- [TASKS AND EXERCISES]:
A. From the Iowa house-price notebook, list every column name that goes into reduced_iowa_df.
B. Please retype the stretch of the Iowa house-price notebook from "And some info" through "iowa_df[['Id', 'LotConfig', 'SalePrice']].head()".

>> Begin PAGE EXCERPT

Okay, let's just follow the tutorial I guess.

In [None]:
import pandas as pd

main_file_path = '../input/house-prices-advanced-regression-techniques/train.csv' # this is the path to the Iowa data that you will use
iowa_df = pd.read_csv(main_file_path)

Let's see the shape of the data:

In [None]:
iowa_df.shape

And some info too:

In [None]:
iowa_df.describe()

Since there's so many columns, it might be nice to see a list of them:

In [None]:
iowa_df.columns

Yeah, just as expected, a bunch of columns. There's a way of making our analysis more focused by selecting only a few columns. For instance:

In [None]:
iowa_df[['Id', 'LotConfig', 'SalePrice']].head()

Okay, let's see what might be cool to use on use analysis.

(Yeah, still following the tutorial)

In [None]:

reduced_iowa_df = iowa_df[['LotArea', 'YearBuilt',
                           '1stFlrSF', '2ndFlrSF',
                           'FullBath', 'BedroomAbvGr', 'TotRmsAbvGrd']]
reduced_iowa_df.describe()

Now is time for sime Machine Learning it seems. First, let's define the Prediction Target:

In [None]:
y = iowa_df.SalePrice

And we need the predictors too, which will be used to guess the target:

In [None]:
X = reduced_iowa_df

And now, the training!

In [None]:
from sklearn.tree import DecisionTreeRegressor
iowa_model = DecisionTreeRegressor()
iowa_model.fit(X, y)

And it is done it seems!

Still following the guide, we'll test the model with the dataframe used in it's training, just to get the feeling I guess.

In [None]:
print('Predicting the price for the following houses:')
print(X.head())
print('And using the model we just obtained, we have:')
print(iowa_model.predict(X.head()))
print('And if you are curious, here we have the real values:')
print(list(y.head()))
print("Yeah... seems pretty good! But of course, if it wasn't, I guess we would have a problem...")

Given the expected value, we can check the error in some predictions using mean_absolute_error, a pretty convenient function:

In [None]:
from sklearn.metrics import mean_absolute_error
mean_absolute_error(y, iowa_model.predict(X))

Welp, that doesn't seems so bad. Still, we are using the training data to check for errors, so something small is about the expected. Now the tutorial teaches us about the train_test_split function, that takes our training dataframe and breaks it into other dataframes, so that we can test the model without having skewed results.

Seems fairly simple:

In [None]:
from sklearn.model_selection import train_test_split
train_X, validation_X, train_y, validation_y = train_test_split(X, y, random_state = 0)
iowa_model = DecisionTreeRegressor()
iowa_model.fit(train_X, train_y)

And now, testing the model on data external to our sample, we have:

In [None]:
print(mean_absolute_error(validation_y, iowa_model.predict(validation_X)))

Dang, that's a lot bigger!

You know, maybe we can use the same model -- that is, the DecisionTreeRegression -- but get better results. For that, controlling the number of leaves of our tree might help! 

To do so, we can make a nice little function that tests various leaf numbers and computes the model error for each:

In [None]:
def get_maximum_average_error( maximum_number_of_leaves,
                             predictors_training,
                             predictors_validation,
                             target_training,
                            target_validation):
    model = DecisionTreeRegressor(max_leaf_nodes = maximum_number_of_leaves,
                                          random_state = 0)

>> End PAGE EXCERPT
>> Begin PROVIDED INFORMATION

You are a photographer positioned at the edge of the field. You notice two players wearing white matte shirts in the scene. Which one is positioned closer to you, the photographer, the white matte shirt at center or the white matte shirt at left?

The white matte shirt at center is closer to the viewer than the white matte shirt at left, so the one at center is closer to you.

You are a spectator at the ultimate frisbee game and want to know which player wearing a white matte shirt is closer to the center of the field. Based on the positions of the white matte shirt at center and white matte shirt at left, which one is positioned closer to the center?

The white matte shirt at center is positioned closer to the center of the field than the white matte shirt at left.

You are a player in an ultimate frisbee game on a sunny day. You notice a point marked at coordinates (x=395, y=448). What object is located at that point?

>> End PROVIDED INFORMATION

- [RESPONSES IN ORDER]:
A. LotArea, YearBuilt, 1stFlrSF, 2ndFlrSF, FullBath, BedroomAbvGr, TotRmsAbvGrd

B.
And some info too:

In [None]:
iowa_df.describe()

Since there's so many columns, it might be nice to see a list of them:

In [None]:
iowa_df.columns

Yeah, just as expected, a bunch of columns. There's a way of making our analysis more focused by selecting only a few columns. For instance:

In [None]:
iowa_df[['Id', 'LotConfig', 'SalePrice']].head()